Giter VIP home page Giter VIP logo

Comments (13)

rdingwall avatar rdingwall commented on August 11, 2024

In your example yes, you are buffering the entire contents into your MemoryStream, which then needs to be seeked back to the start before WCF will start reading from it.

The problem happens because of the design of the WCF streaming API:

  • When writing a FileStream, or making an HttpRequest, you get access to the output stream, and write to it yourself. This is the model Protobuf-net-data (and most other libraries that deal with streams) supports.
  • In WCF, if you are sending a streamto the client, you have to return an instance of a stream, and WCF will read it until the stream ends. You cannot directly write to the output stream yourself.

It's a fairly common problem in WCF, usually solved by writing a custom Stream with read implementation that serializes a little bit (and has to do a little bit of buffer management for when the serialized size doesn't match the requested amount etc). There is some discussion and workarounds for this problem here: http://stackoverflow.com/questions/2726527/wcf-and-streaming-requests-and-responses

Unfortunately this would be impossible with the current version of protobuf-net-data because ProtoDataWriter writes the entire data reader at once. We need more overloads that only write one row at a time. This would probably be a good thing to have, not sure when I would have a chance to do it though...

[Saved entries]
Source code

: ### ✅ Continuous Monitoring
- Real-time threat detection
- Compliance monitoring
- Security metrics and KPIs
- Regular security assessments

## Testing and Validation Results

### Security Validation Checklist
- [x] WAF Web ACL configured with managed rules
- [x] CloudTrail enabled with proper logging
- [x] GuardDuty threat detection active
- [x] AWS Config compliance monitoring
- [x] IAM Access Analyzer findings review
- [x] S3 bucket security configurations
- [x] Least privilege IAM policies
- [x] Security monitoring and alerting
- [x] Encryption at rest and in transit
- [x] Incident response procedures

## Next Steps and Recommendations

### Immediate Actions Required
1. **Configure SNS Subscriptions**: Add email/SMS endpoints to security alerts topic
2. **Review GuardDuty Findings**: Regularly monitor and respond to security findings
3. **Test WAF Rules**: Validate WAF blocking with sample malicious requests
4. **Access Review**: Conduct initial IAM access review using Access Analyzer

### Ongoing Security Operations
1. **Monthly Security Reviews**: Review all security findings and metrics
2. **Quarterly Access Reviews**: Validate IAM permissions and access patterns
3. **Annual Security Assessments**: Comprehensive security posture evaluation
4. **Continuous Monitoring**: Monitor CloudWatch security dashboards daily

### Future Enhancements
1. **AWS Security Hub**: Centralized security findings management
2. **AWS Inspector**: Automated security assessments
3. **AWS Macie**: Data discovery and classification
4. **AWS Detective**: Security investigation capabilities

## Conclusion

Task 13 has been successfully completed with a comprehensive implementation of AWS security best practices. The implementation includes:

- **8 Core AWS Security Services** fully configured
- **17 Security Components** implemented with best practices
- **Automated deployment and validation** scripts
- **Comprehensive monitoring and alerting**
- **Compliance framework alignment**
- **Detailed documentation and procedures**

### Task objective
In the WCF streaming comment, what does ProtoDataWriter do in the current version of protobuf-net-data? Please answer in one sentence.

### Reply
It writes the entire data reader at once.